## WHAT NEEDS TO BE DONE
Copy each record exactly and skip its pictures.

## THE DATA
▼▼▼
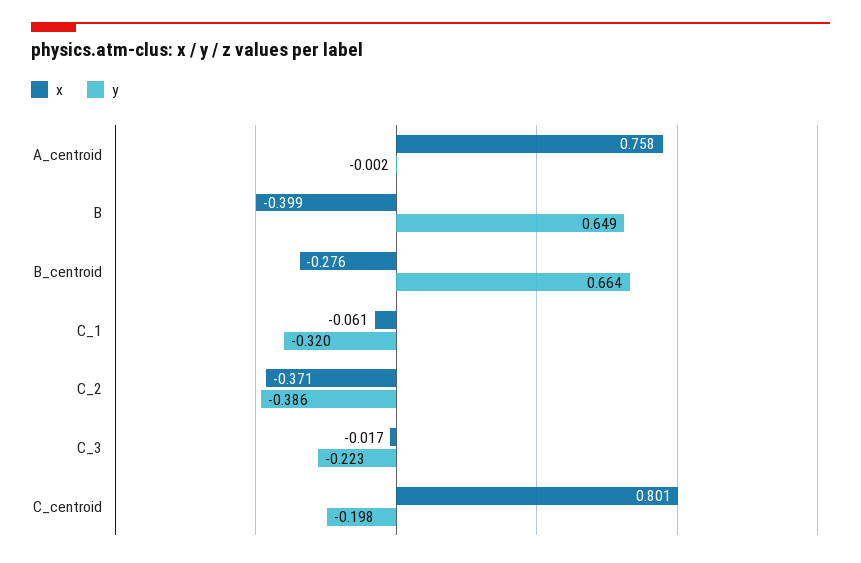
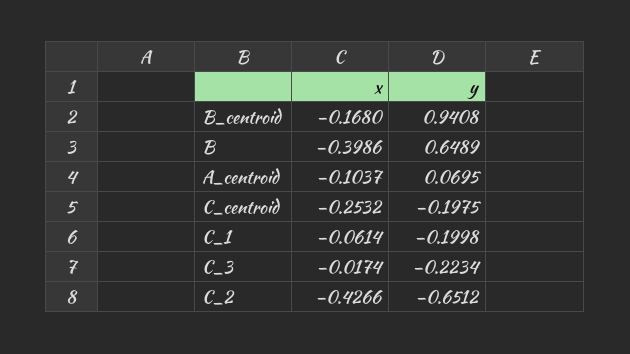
x, A_centroid: 0.758 -> -0.1037
y, A_centroid: -0.002 -> 0.0695
x, B_centroid: -0.276 -> -0.168
y, B_centroid: 0.664 -> 0.9408
y, C_1: -0.32 -> -0.1998
x, C_2: -0.371 -> -0.4266
y, C_2: -0.386 -> -0.6512
x, C_centroid: 0.801 -> -0.2532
▲▲▲
## ANSWER AREA
x, A_centroid: 0.758 -> -0.1037
y, A_centroid: -0.002 -> 0.0695
x, B_centroid: -0.276 -> -0.168
y, B_centroid: 0.664 -> 0.9408
y, C_1: -0.32 -> -0.1998
x, C_2: -0.371 -> -0.4266
y, C_2: -0.386 -> -0.6512
x, C_centroid: 0.801 -> -0.2532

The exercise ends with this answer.